**Exercise instructions**
Leaving out every picture, copy the lines of the material below exactly, from the line containing "left knee: (80, 131, 8)" through the line containing "right knee: (155, 230, -41)".

**Supplied data**
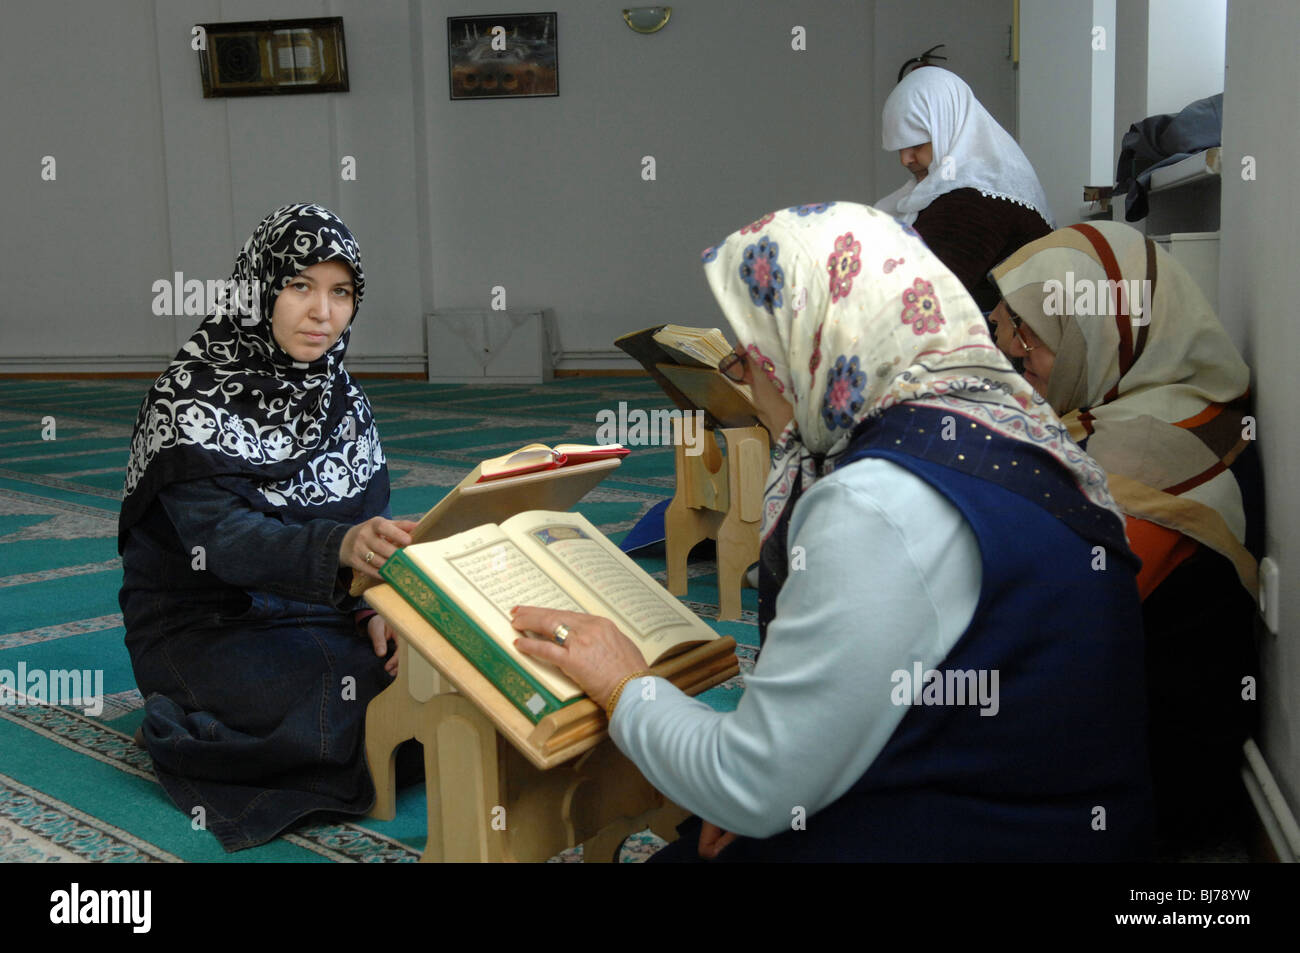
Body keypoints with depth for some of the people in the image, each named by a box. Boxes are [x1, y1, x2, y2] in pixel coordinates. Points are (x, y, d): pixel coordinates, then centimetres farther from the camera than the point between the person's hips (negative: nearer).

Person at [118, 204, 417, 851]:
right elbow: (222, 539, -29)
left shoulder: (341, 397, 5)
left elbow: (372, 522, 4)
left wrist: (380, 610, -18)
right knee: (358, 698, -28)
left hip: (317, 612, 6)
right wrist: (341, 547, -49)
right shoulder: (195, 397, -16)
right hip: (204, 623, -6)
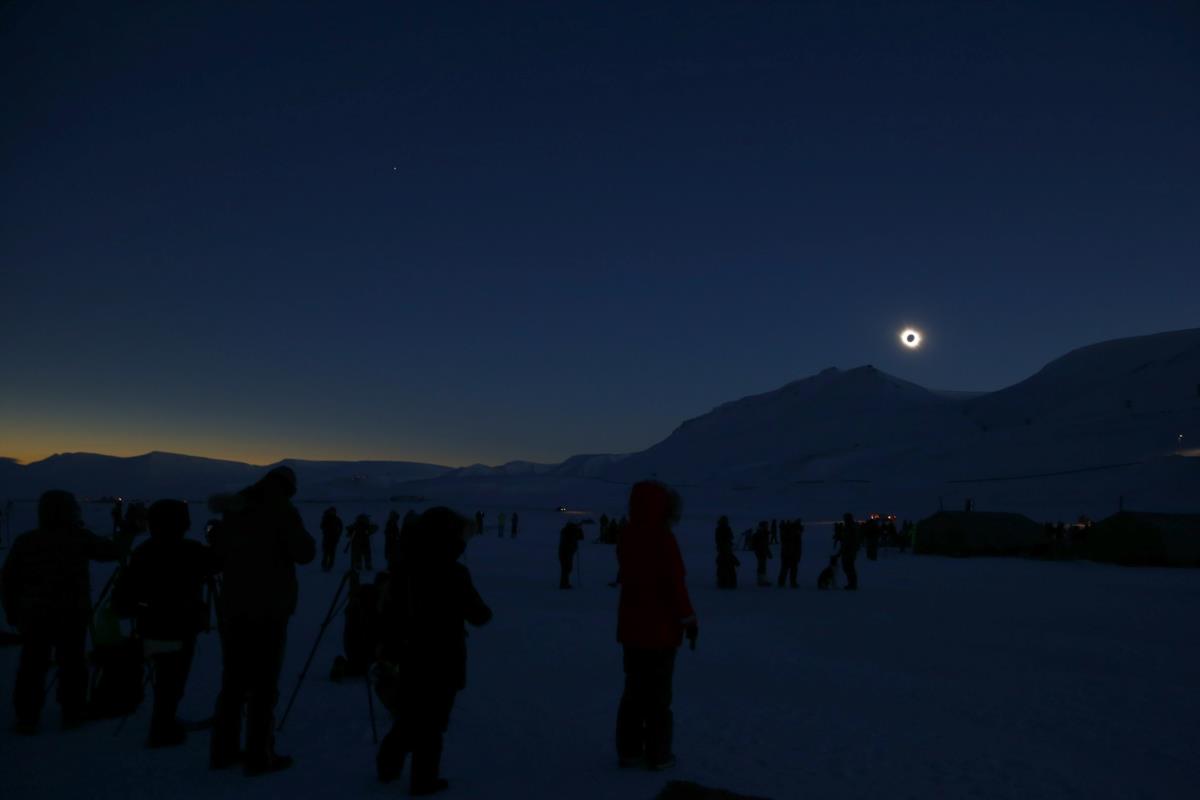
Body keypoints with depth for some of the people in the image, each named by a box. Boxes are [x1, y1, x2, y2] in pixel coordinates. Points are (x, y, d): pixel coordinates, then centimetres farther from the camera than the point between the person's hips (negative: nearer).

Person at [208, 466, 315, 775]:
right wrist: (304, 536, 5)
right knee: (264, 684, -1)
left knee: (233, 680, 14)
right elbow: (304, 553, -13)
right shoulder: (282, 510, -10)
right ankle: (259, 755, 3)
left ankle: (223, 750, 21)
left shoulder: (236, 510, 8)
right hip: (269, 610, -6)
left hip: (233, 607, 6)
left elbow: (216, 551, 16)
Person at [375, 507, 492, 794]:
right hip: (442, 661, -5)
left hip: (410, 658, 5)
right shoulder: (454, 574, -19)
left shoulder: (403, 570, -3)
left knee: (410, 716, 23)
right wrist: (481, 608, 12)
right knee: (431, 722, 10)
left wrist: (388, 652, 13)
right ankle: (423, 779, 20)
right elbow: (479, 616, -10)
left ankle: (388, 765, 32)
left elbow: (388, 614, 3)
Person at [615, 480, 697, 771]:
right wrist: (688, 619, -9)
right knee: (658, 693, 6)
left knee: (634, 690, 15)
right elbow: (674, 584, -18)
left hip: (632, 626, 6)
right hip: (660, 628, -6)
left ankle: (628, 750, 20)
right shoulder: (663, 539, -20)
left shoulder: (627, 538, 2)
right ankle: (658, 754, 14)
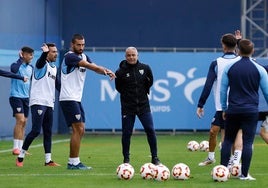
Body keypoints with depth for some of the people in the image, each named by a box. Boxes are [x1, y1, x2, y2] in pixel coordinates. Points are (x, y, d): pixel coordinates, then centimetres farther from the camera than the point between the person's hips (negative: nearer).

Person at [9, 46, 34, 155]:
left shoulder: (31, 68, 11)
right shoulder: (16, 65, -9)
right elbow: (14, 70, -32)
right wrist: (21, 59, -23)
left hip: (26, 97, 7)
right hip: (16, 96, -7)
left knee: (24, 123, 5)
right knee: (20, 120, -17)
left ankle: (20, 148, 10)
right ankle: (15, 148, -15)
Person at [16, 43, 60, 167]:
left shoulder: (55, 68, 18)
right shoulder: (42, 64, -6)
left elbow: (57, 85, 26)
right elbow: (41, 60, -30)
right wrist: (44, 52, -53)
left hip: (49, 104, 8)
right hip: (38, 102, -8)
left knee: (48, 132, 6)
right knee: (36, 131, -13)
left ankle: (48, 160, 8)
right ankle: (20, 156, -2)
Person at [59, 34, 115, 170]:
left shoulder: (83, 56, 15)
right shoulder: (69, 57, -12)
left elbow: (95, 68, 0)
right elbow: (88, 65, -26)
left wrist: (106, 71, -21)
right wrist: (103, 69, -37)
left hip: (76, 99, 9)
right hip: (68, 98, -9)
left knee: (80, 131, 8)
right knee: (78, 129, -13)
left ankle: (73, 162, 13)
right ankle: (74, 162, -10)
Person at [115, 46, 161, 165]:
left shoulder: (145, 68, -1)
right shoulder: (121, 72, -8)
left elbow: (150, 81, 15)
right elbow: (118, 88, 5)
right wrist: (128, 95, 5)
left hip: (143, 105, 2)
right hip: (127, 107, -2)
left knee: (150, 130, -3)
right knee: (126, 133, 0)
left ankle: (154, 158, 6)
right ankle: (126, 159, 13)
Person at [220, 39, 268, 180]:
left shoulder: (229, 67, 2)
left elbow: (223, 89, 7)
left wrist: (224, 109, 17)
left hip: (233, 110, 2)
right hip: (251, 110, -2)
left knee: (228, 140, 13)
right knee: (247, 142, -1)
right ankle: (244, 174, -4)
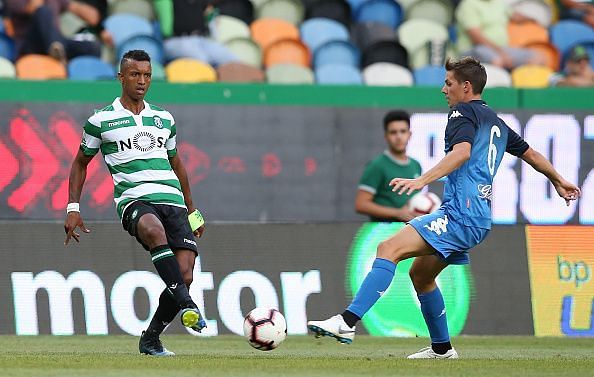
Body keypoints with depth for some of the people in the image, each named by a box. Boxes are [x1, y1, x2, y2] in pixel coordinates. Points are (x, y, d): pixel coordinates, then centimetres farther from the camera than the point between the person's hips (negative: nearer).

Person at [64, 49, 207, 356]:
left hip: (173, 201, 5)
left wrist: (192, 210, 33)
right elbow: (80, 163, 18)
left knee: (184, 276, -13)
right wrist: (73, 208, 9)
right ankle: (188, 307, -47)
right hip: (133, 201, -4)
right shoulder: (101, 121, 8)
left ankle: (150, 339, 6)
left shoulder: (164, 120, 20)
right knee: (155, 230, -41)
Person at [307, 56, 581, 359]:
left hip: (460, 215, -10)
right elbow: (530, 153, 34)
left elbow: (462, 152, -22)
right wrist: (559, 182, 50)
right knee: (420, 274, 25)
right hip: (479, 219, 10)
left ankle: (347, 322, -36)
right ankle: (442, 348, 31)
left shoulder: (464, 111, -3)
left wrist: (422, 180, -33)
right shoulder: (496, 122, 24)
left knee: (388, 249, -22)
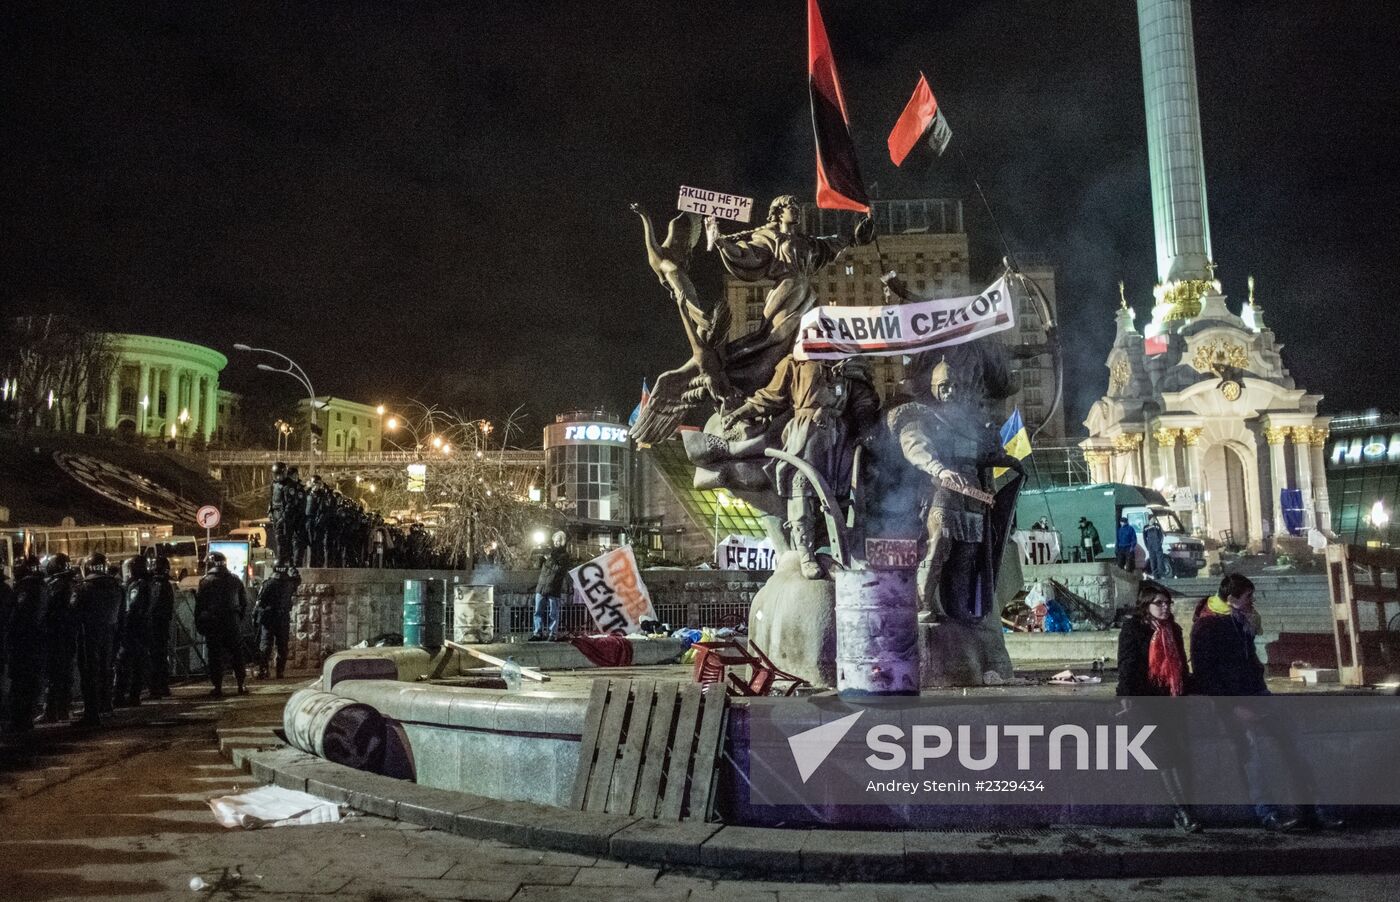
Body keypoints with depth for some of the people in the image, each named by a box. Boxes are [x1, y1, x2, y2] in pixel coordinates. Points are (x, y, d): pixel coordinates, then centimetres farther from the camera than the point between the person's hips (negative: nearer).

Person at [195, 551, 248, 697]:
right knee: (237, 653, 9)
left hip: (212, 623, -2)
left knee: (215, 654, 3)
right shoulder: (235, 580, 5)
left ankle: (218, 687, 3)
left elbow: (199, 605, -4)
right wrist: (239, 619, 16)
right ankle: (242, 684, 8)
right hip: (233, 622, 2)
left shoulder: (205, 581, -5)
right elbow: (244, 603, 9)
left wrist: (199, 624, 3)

**Task result**
left knee: (80, 131, 8)
right knee: (78, 129, -13)
left ankle: (73, 162, 13)
right ankle: (74, 162, -10)
Person at [115, 46, 161, 165]:
left shoulder: (145, 68, -1)
right shoulder: (121, 72, -8)
left elbow: (150, 81, 15)
right elbow: (118, 88, 5)
right wrist: (128, 95, 5)
left hip: (143, 105, 2)
right hip: (127, 107, -2)
left knee: (150, 130, -3)
right knee: (126, 133, 0)
left ankle: (154, 158, 6)
right ankle: (126, 159, 13)
Person at [220, 39, 268, 180]:
left shoulder: (229, 67, 2)
left elbow: (223, 89, 7)
left wrist: (224, 109, 17)
left hip: (233, 110, 2)
right hip: (251, 110, -2)
left knee: (228, 140, 13)
right knee: (247, 142, -1)
right ankle: (244, 174, -4)
Body keypoints with depth for some of the people in the image, each named by a box. Boxes are [x1, y1, x2, y2] in pixel coordinates. Points are (x, y, d): pixel coordinates, then centimetres farther from the camera than the point between the person's hips (negative: nearer).

Person at [64, 49, 207, 356]:
left hip: (173, 201, 5)
left wrist: (192, 210, 33)
right elbow: (80, 163, 18)
left knee: (184, 276, -13)
right wrist: (73, 208, 9)
right ankle: (188, 307, -47)
right hip: (133, 201, -4)
right shoulder: (101, 121, 8)
left ankle: (150, 339, 6)
left shoulder: (164, 120, 20)
right knee: (155, 230, -41)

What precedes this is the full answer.